--- SOURCE INFORMATION ---

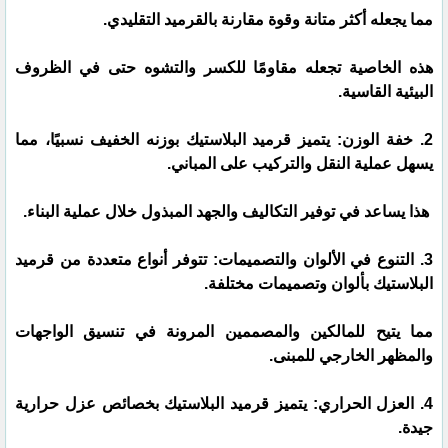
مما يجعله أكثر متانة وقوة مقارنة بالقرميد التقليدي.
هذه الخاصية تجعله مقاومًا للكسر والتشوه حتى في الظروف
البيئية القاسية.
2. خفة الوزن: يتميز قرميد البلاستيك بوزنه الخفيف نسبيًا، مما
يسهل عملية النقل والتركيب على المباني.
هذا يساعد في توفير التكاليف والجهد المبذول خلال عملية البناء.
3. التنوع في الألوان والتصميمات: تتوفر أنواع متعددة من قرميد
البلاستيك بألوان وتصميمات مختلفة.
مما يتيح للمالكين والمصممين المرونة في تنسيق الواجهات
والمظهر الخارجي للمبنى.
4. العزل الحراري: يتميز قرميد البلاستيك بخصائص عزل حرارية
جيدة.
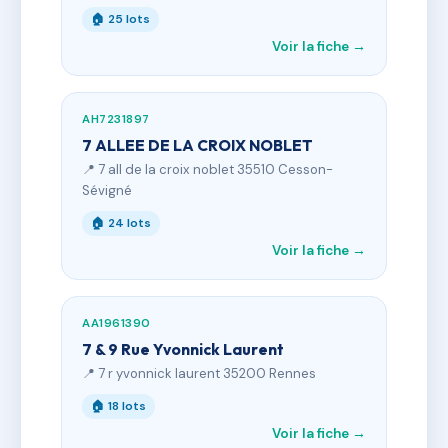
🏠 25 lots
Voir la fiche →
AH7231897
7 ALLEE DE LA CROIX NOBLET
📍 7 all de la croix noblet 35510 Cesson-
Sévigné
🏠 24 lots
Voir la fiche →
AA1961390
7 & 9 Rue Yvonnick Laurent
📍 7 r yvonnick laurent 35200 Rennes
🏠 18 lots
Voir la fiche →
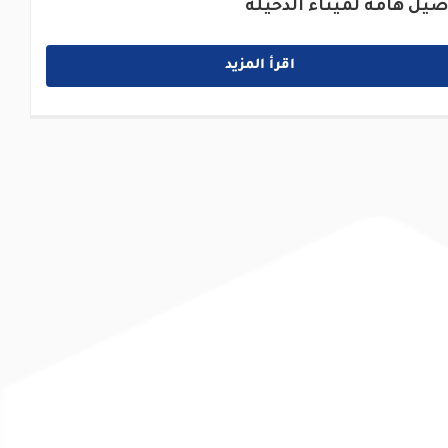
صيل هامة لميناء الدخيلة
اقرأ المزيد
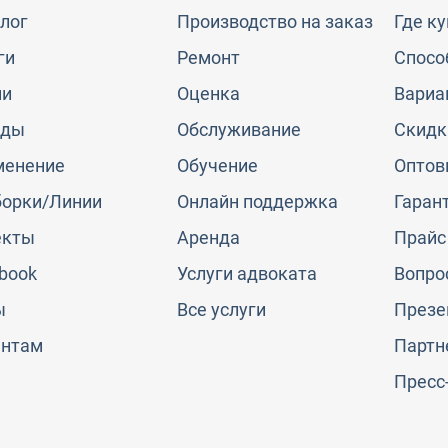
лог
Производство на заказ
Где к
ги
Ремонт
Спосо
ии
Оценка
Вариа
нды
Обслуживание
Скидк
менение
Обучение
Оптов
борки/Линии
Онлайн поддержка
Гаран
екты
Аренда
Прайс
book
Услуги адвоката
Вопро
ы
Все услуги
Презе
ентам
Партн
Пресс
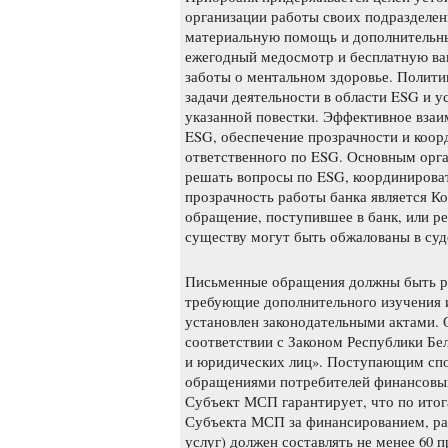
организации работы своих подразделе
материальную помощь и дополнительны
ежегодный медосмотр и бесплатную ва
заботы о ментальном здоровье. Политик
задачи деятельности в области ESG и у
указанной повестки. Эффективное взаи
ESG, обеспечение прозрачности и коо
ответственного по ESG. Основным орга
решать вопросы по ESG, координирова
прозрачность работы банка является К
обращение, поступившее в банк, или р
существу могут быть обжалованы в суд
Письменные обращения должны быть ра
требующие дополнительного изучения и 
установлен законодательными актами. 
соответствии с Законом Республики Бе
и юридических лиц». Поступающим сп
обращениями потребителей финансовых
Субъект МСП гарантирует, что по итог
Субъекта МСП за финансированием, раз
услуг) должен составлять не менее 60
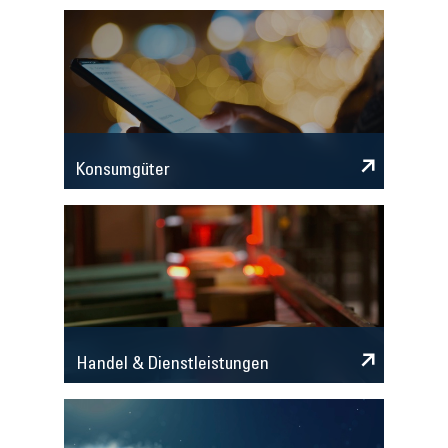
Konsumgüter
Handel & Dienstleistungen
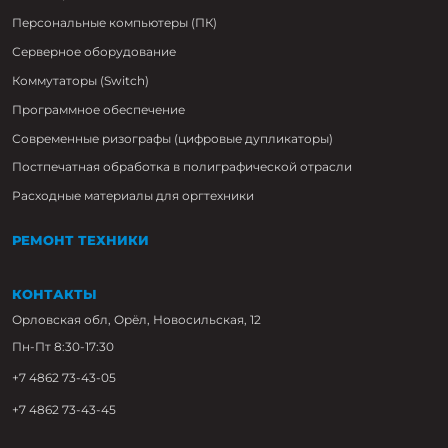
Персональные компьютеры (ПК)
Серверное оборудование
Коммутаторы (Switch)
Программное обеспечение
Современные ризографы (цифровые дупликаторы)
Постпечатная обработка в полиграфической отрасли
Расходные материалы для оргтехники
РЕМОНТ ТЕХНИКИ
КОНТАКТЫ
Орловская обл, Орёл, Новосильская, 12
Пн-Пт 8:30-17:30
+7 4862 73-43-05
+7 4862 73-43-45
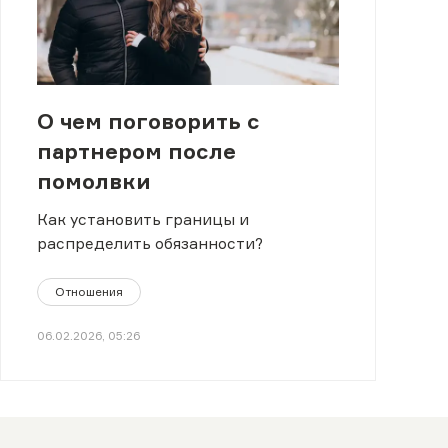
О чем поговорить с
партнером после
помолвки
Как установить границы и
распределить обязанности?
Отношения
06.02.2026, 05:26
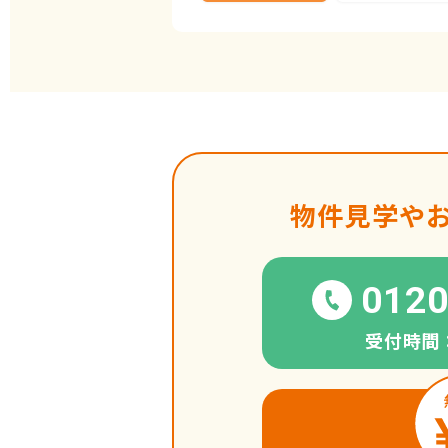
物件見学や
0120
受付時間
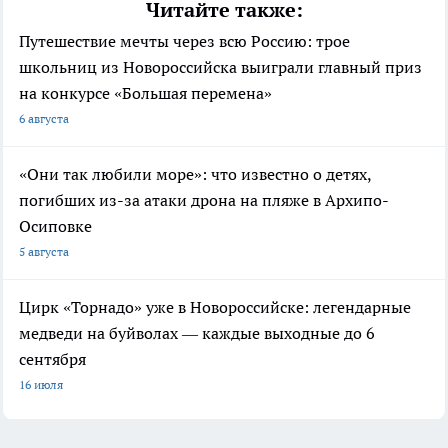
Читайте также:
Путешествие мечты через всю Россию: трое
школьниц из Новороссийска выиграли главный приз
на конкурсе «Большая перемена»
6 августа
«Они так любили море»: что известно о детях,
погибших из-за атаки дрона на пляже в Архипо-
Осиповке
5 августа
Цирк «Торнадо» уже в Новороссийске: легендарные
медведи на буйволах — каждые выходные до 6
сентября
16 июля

---

WORK ITEM:
Could you retype every line above exactly as it appears, skipping the pictures?

RESPONSE:
مما يجعله أكثر متانة وقوة مقارنة بالقرميد التقليدي.
هذه الخاصية تجعله مقاومًا للكسر والتشوه حتى في الظروف
البيئية القاسية.
2. خفة الوزن: يتميز قرميد البلاستيك بوزنه الخفيف نسبيًا، مما
يسهل عملية النقل والتركيب على المباني.
هذا يساعد في توفير التكاليف والجهد المبذول خلال عملية البناء.
3. التنوع في الألوان والتصميمات: تتوفر أنواع متعددة من قرميد
البلاستيك بألوان وتصميمات مختلفة.
مما يتيح للمالكين والمصممين المرونة في تنسيق الواجهات
والمظهر الخارجي للمبنى.
4. العزل الحراري: يتميز قرميد البلاستيك بخصائص عزل حرارية
جيدة.
🏠 25 lots
Voir la fiche →
AH7231897
7 ALLEE DE LA CROIX NOBLET
📍 7 all de la croix noblet 35510 Cesson-
Sévigné
🏠 24 lots
Voir la fiche →
AA1961390
7 & 9 Rue Yvonnick Laurent
📍 7 r yvonnick laurent 35200 Rennes
🏠 18 lots
Voir la fiche →
صيل هامة لميناء الدخيلة
اقرأ المزيد
лог
Производство на заказ
Где к
ги
Ремонт
Спосо
ии
Оценка
Вариа
нды
Обслуживание
Скидк
менение
Обучение
Оптов
борки/Линии
Онлайн поддержка
Гаран
екты
Аренда
Прайс
book
Услуги адвоката
Вопро
ы
Все услуги
Презе
ентам
Партн
Пресс
организации работы своих подразделе
материальную помощь и дополнительны
ежегодный медосмотр и бесплатную ва
заботы о ментальном здоровье. Политик
задачи деятельности в области ESG и у
указанной повестки. Эффективное взаи
ESG, обеспечение прозрачности и коо
ответственного по ESG. Основным орга
решать вопросы по ESG, координирова
прозрачность работы банка является К
обращение, поступившее в банк, или р
существу могут быть обжалованы в суд
Письменные обращения должны быть ра
требующие дополнительного изучения и 
установлен законодательными актами. 
соответствии с Законом Республики Бе
и юридических лиц». Поступающим сп
обращениями потребителей финансовых
Субъект МСП гарантирует, что по итог
Субъекта МСП за финансированием, раз
услуг) должен составлять не менее 60
Konsumgüter
Handel & Dienstleistungen
Персональные компьютеры (ПК)
Серверное оборудование
Коммутаторы (Switch)
Программное обеспечение
Современные ризографы (цифровые дупликаторы)
Постпечатная обработка в полиграфической отрасли
Расходные материалы для оргтехники
РЕМОНТ ТЕХНИКИ
КОНТАКТЫ
Орловская обл, Орёл, Новосильская, 12
Пн-Пт 8:30-17:30
+7 4862 73-43-05
+7 4862 73-43-45
О чем поговорить с
партнером после
помолвки
Как установить границы и
распределить обязанности?
Отношения
06.02.2026, 05:26
物件見学や
0120
受付時間
Читайте также:
Путешествие мечты через всю Россию: трое
школьниц из Новороссийска выиграли главный приз
на конкурсе «Большая перемена»
6 августа
«Они так любили море»: что известно о детях,
погибших из-за атаки дрона на пляже в Архипо-
Осиповке
5 августа
Цирк «Торнадо» уже в Новороссийске: легендарные
медведи на буйволах — каждые выходные до 6
сентября
16 июля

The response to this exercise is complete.